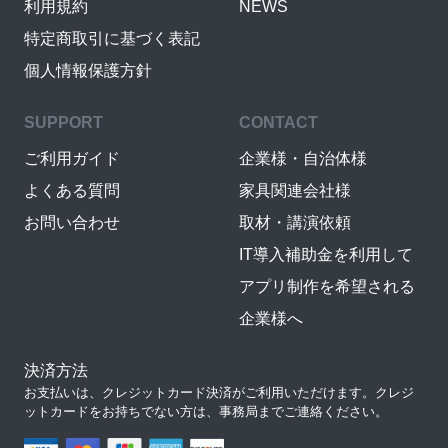
利用規約
NEWS
特定商取引に基づく表記
個人情報保護方針
SUPPORT
CONTACT
ご利用ガイド
企業様・自治体様
よくある質問
家具関連会社様
お問い合わせ
取材・講演依頼
IT導入補助金を利用して
アプリ制作を希望される
企業様へ
決済方法
お支払いは、クレジットカード決済がご利用いただけます。クレジ
ットカードをお持ちでない方は、事務局までご連絡ください。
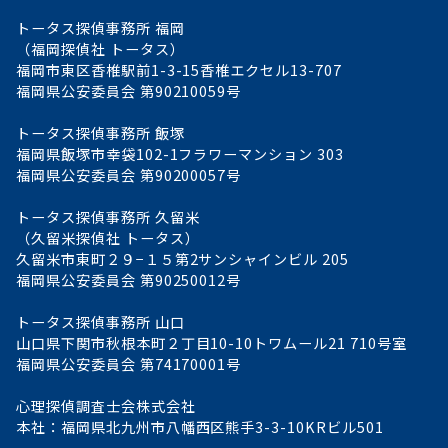
トータス探偵事務所 福岡
（福岡探偵社 トータス）
福岡市東区香椎駅前1-3-15香椎エクセル13-707
福岡県公安委員会 第90210059号
トータス探偵事務所 飯塚
福岡県飯塚市幸袋102-1フラワーマンション 303
福岡県公安委員会 第90200057号
トータス探偵事務所 久留米
（久留米探偵社 トータス）
久留米市東町２９−１５第2サンシャインビル 205
福岡県公安委員会 第90250012号
トータス探偵事務所 山口
山口県下関市秋根本町２丁目10-10トワムール21 710号室
福岡県公安委員会 第74170001号
心理探偵調査士会株式会社
本社：福岡県北九州市八幡西区熊手3-3-10KRビル501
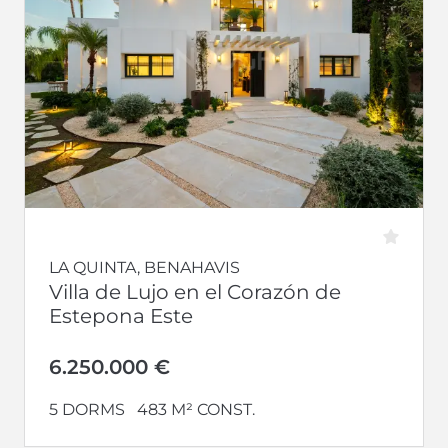
LA QUINTA, BENAHAVIS
Villa de Lujo en el Corazón de
Estepona Este
6.250.000 €
5 DORMS
483 M² CONST.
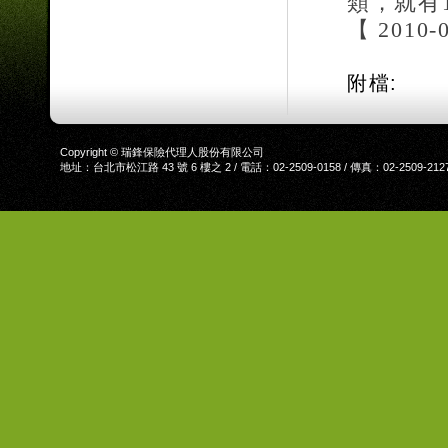
類，就有
【
2010-
附檔:
Copyright © 瑞鋒保險代理人股份有限公司
地址：台北市松江路 43 號 6 樓之 2 / 電話：02-2509-0158 / 傳真：02-2509-212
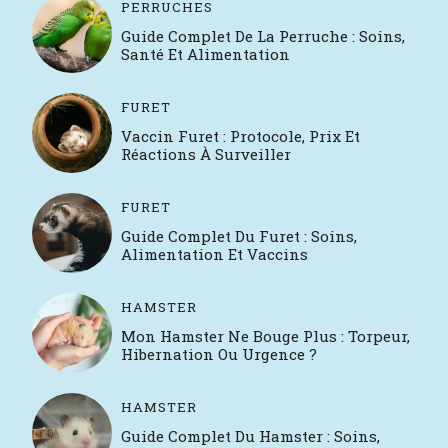
PERRUCHES
Guide Complet De La Perruche : Soins,
Santé Et Alimentation
FURET
Vaccin Furet : Protocole, Prix Et
Réactions À Surveiller
FURET
Guide Complet Du Furet : Soins,
Alimentation Et Vaccins
HAMSTER
Mon Hamster Ne Bouge Plus : Torpeur,
Hibernation Ou Urgence ?
HAMSTER
Guide Complet Du Hamster : Soins,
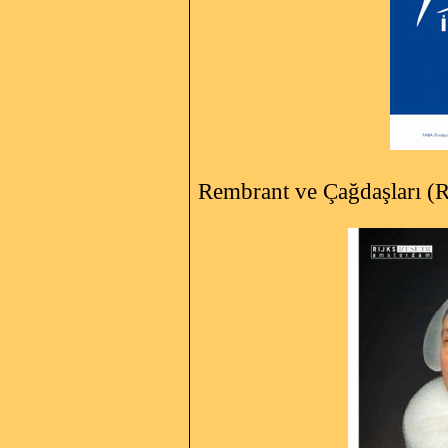
Rembrant ve Çağdaşları (R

__________

Task brief
Return the lines from the one that contains "福岡県公安委員会 第74170001号" through the final line of the listing above, inclusive. Transcribe them exactly and drop the pictures.

Your solution
福岡県公安委員会 第74170001号
心理探偵調査士会株式会社
本社：福岡県北九州市八幡西区熊手3-3-10KRビル501
LA QUINTA, BENAHAVIS
Villa de Lujo en el Corazón de
Estepona Este
6.250.000 €
5 DORMS
483 M² CONST.
類，就有
【
2010-
附檔:
Copyright © 瑞鋒保險代理人股份有限公司
地址：台北市松江路 43 號 6 樓之 2 / 電話：02-2509-0158 / 傳真：02-2509-212
PERRUCHES
Guide Complet De La Perruche : Soins,
Santé Et Alimentation
FURET
Vaccin Furet : Protocole, Prix Et
Réactions À Surveiller
FURET
Guide Complet Du Furet : Soins,
Alimentation Et Vaccins
HAMSTER
Mon Hamster Ne Bouge Plus : Torpeur,
Hibernation Ou Urgence ?
HAMSTER
Guide Complet Du Hamster : Soins,
Rembrant ve Çağdaşları (R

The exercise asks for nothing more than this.